LATEST NEWS


 

Fallen Elms

posted Jan 5, 2012 9:10 AM by NEWGRANGE CURRACH   [ updated Jan 14, 2012 3:32 AM ]

The North West winds have hammered the country for the last few days, causing the sheep across the river to give up hiding from a storm that they can't escape from, instead they stand motionless, leaving their wolly bums to accept the brunt of what Mother Nature has got to give. Twisted branches from the tallest oak trees fall through the canopy and onto to the valley floor, the dead skeleton-like poles from the once orderly line of giant elm trees, come crashing down on the ramparts of the Boyne Canal. Cold and wet means extra curry into my cuppa soup for the 11 o'clock break. Its a thankless time of year, pulling plastic back and forth to cover and uncover the currach over and over again, protecting it from the continous barrages of rain. I look above me to see that the high flying hawk has attracted a mate. Wind? What wind?... as they pounce and play like jets high above.  Old seams that were the first to be sewn are closer together and are too low on the ridge, making it harder for me to get at, but the rawhide thread seems healthy and strong. With any luck I will have the seams complete by February and turn her over leaving no where for the elephant to hide. Not even his trunk has appeared in this weather. 
I walked the valley again this Christmas morn and came upon flints from a different time. The river is still full of curiosities, like the leather I found last summer protruding from the river bank. What time was this when bone and charcoal got covered with a layer of fist-sized stones, or the four standing-stones that protrude from the river's floor, 5,000 years out weighs the odds for the seekers.    
 
 
 

Barking Ravens

posted Dec 23, 2011 1:16 AM by NEWGRANGE CURRACH   [ updated Dec 23, 2011 1:58 AM ]

The full moon had over shot its target again for another year at newgrange, leaving little to peer at in the sky for this year's winter solstice. Both love and despair could be felt in equal parts as you mingled with faces of people that for most part you hadn't seen for the last year. The stresses of the past seemed a distant concern for friends and acquaintances who genuinely greeted one another with fond smiles and warm embraces. Its certainly not for everyone, perhaps if you are shy of crowds or cameras, check points, queues, stewards in yellow coats or TV, then I don't think its for you. But on the other hand, if you don't see these things, then the human embrace and excitement for yet another year is palpable. 
After stuffing my pockets with apples and jaffa cakes, then donning my yellow reflective jacket and turning my flashing red and white lights on, I was off to Brú na Bóinne on my bicycle. I could already see the commotion of cars and vans jostling for favoured position directly in front of the tombs. As I crossed the river the lights of the visitor centre lit up my path, the reflection of silver and white cutlery caught my eye through the massive windows where breakfast was being set for the visitors to come. But I was on a mission and with breakfast in my pocket, only a few hills lay between my legs and my stomach. The glow from the red sticks in the hands of men in yellow jackets, beside the car with blue flashing lights meant I was there, nervous, until I remembered that I had worn the correct attire for the event. I clung to the handle bars, waiting to be waved through. People in duller attire, not realising the dress code, were made queue, but I was on a mission to find a quieter place and sit with my breakfast on a hill top and say good bye to what was a remarkable year.

^^^^^^^^

> **Written task**
From the Newgrange blog, write down the part that opens with the words containing "The full moon" and closes with "year is palpable.". Rely on the Newgrange blog alone.

(Extracted records)
^^^^^^^^

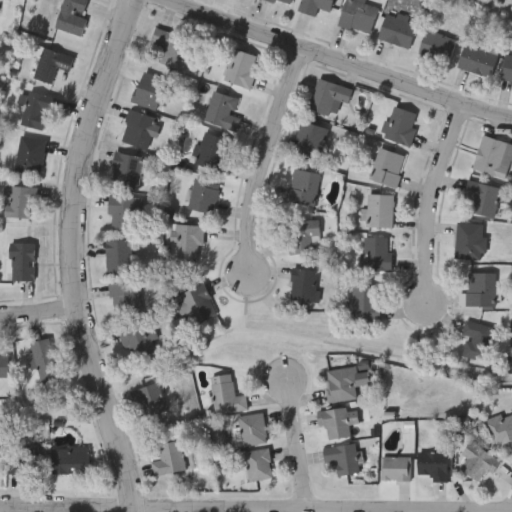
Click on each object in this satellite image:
building: (280, 0)
building: (284, 0)
road: (126, 4)
road: (132, 4)
building: (356, 16)
building: (70, 17)
building: (74, 18)
building: (361, 18)
building: (398, 30)
building: (400, 32)
building: (166, 46)
building: (438, 46)
building: (170, 48)
building: (440, 48)
road: (339, 60)
building: (478, 61)
building: (480, 62)
building: (49, 64)
building: (54, 66)
building: (239, 68)
building: (507, 68)
building: (243, 70)
building: (508, 70)
building: (148, 91)
building: (153, 93)
building: (327, 95)
building: (331, 99)
building: (33, 111)
building: (220, 111)
building: (38, 112)
building: (224, 113)
building: (399, 124)
building: (403, 127)
building: (136, 129)
building: (140, 131)
building: (309, 138)
building: (312, 141)
building: (210, 151)
building: (214, 153)
building: (28, 155)
building: (493, 155)
road: (260, 156)
building: (32, 157)
building: (495, 159)
building: (386, 166)
building: (389, 169)
building: (124, 170)
building: (128, 172)
building: (304, 187)
building: (308, 190)
building: (199, 196)
building: (481, 196)
building: (203, 198)
road: (428, 198)
building: (17, 200)
building: (485, 200)
building: (21, 203)
building: (379, 210)
building: (118, 212)
building: (382, 213)
building: (123, 214)
building: (303, 235)
building: (306, 238)
building: (469, 240)
building: (185, 241)
building: (189, 243)
building: (473, 243)
building: (376, 252)
building: (379, 256)
building: (117, 257)
road: (71, 259)
building: (121, 259)
building: (20, 261)
building: (24, 263)
building: (303, 284)
building: (306, 287)
building: (480, 288)
building: (483, 291)
building: (123, 299)
building: (127, 300)
building: (364, 302)
building: (195, 305)
building: (368, 305)
building: (199, 307)
road: (39, 311)
building: (476, 339)
building: (137, 340)
building: (142, 342)
building: (479, 343)
building: (40, 355)
building: (44, 358)
building: (4, 366)
building: (5, 368)
building: (339, 383)
building: (345, 386)
building: (222, 394)
building: (229, 397)
building: (146, 400)
building: (153, 403)
building: (331, 421)
building: (338, 424)
building: (248, 428)
building: (498, 429)
building: (255, 431)
building: (501, 433)
road: (294, 443)
building: (0, 453)
building: (339, 458)
building: (2, 459)
building: (166, 459)
building: (69, 460)
building: (476, 460)
building: (24, 461)
building: (173, 461)
building: (345, 461)
building: (73, 462)
building: (28, 463)
building: (482, 463)
building: (255, 464)
building: (430, 464)
building: (261, 467)
building: (437, 467)
building: (392, 468)
building: (398, 471)
road: (66, 506)
road: (321, 510)
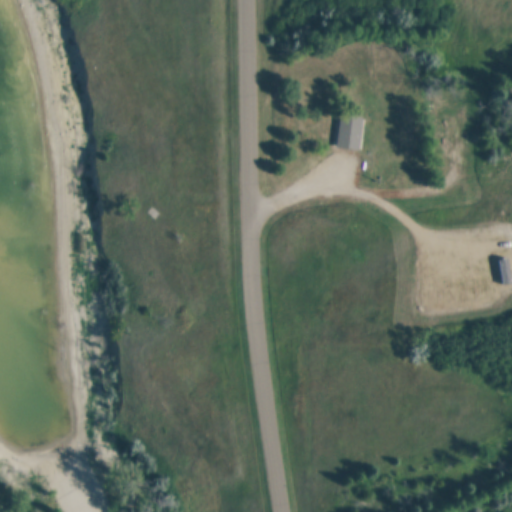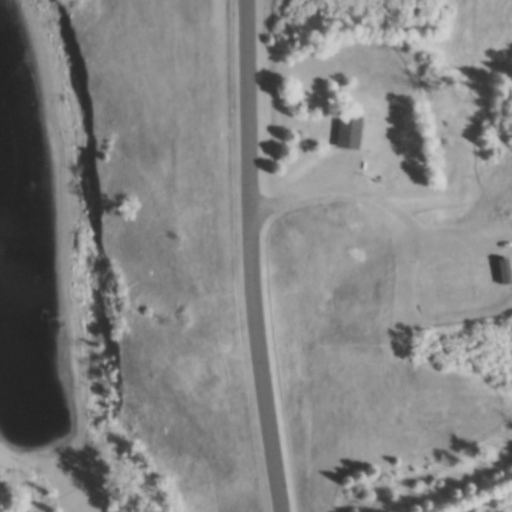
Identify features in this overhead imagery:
building: (441, 111)
building: (349, 132)
road: (372, 188)
park: (299, 251)
road: (254, 256)
pier: (78, 480)
road: (77, 505)
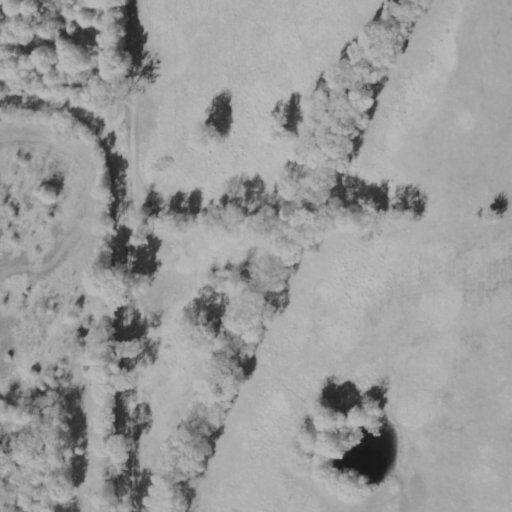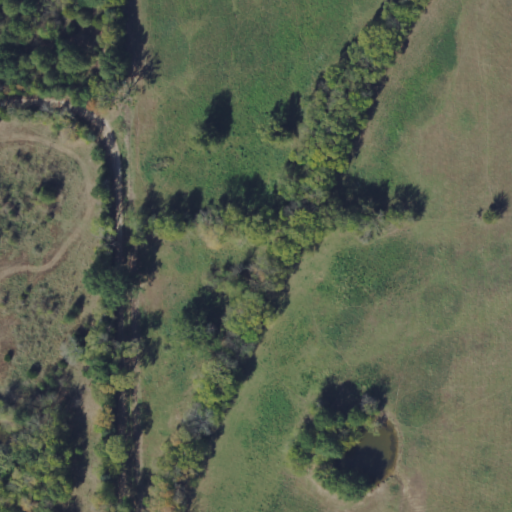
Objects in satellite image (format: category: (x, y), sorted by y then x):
road: (129, 262)
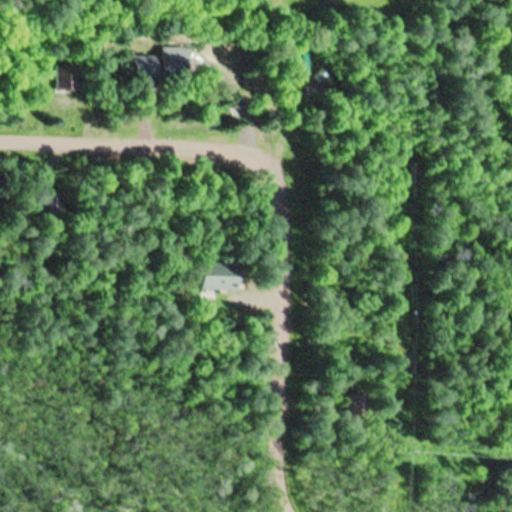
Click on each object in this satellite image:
building: (136, 69)
building: (64, 78)
road: (144, 143)
building: (49, 205)
building: (213, 276)
road: (256, 299)
road: (284, 347)
building: (352, 404)
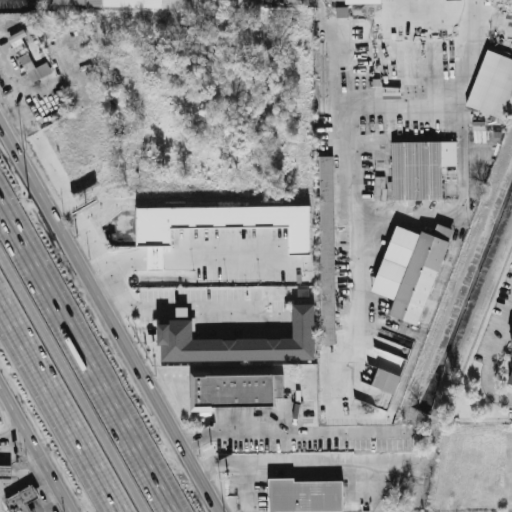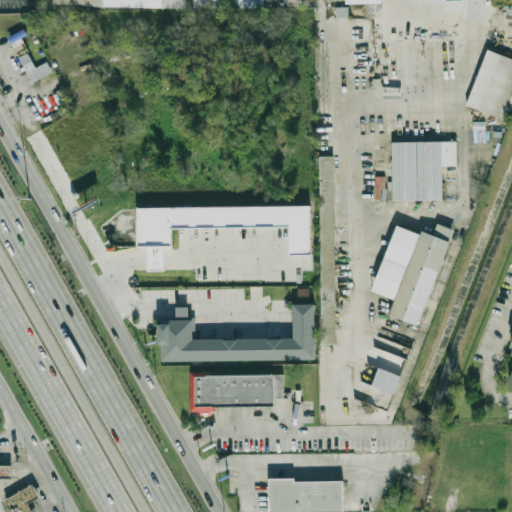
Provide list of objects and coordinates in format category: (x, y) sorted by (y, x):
building: (185, 3)
building: (228, 3)
road: (329, 3)
parking lot: (11, 5)
building: (35, 68)
road: (454, 78)
building: (494, 85)
building: (493, 86)
building: (420, 169)
building: (422, 169)
road: (82, 219)
building: (224, 221)
building: (219, 225)
road: (263, 243)
building: (327, 250)
building: (329, 250)
building: (156, 257)
road: (231, 257)
road: (156, 258)
road: (118, 267)
building: (415, 269)
building: (412, 270)
road: (257, 305)
road: (196, 308)
road: (109, 315)
building: (237, 341)
building: (238, 342)
road: (491, 357)
road: (84, 359)
building: (510, 378)
building: (511, 380)
road: (73, 381)
building: (386, 381)
building: (238, 390)
building: (236, 391)
road: (60, 405)
road: (293, 431)
road: (15, 440)
road: (35, 448)
road: (299, 461)
building: (7, 473)
building: (305, 495)
building: (307, 495)
building: (22, 499)
building: (24, 500)
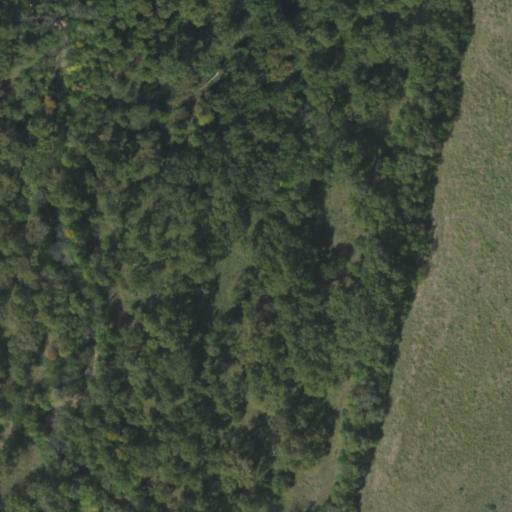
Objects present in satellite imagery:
road: (8, 430)
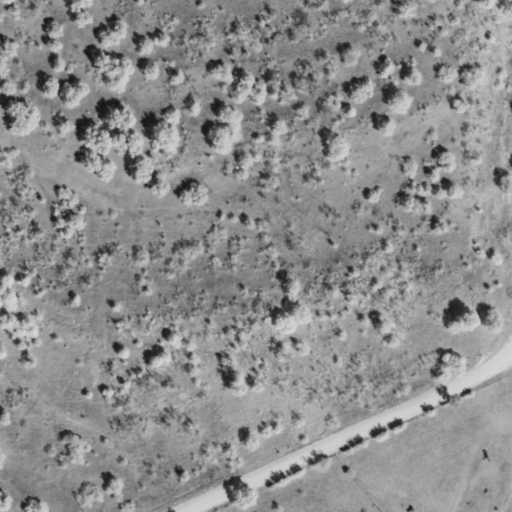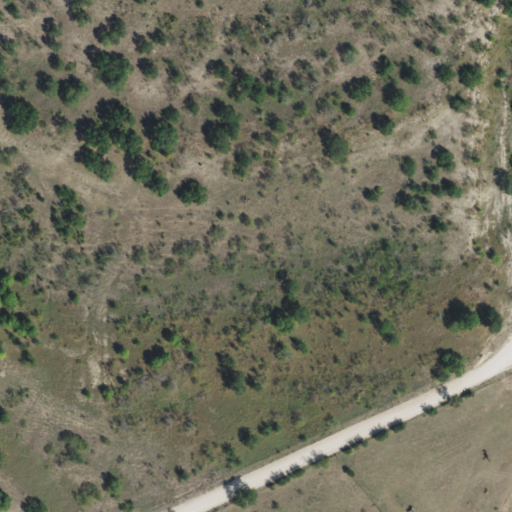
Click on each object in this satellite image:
road: (353, 437)
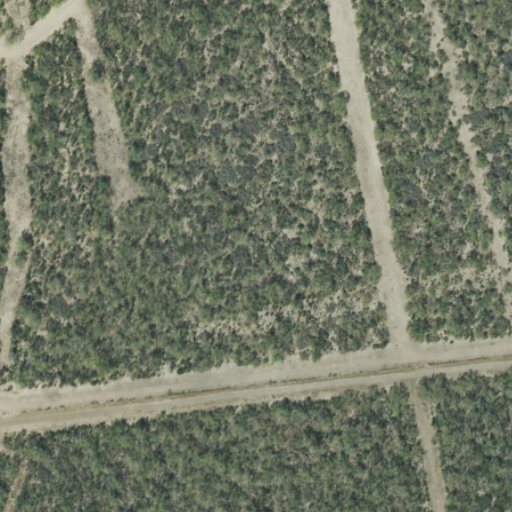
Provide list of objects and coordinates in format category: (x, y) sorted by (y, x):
road: (363, 163)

^^^^^^^^

> **Answer to this task**
The full moon had over shot its target again for another year at newgrange, leaving little to peer at in the sky for this year's winter solstice. Both love and despair could be felt in equal parts as you mingled with faces of people that for most part you hadn't seen for the last year. The stresses of the past seemed a distant concern for friends and acquaintances who genuinely greeted one another with fond smiles and warm embraces. Its certainly not for everyone, perhaps if you are shy of crowds or cameras, check points, queues, stewards in yellow coats or TV, then I don't think its for you. But on the other hand, if you don't see these things, then the human embrace and excitement for yet another year is palpable.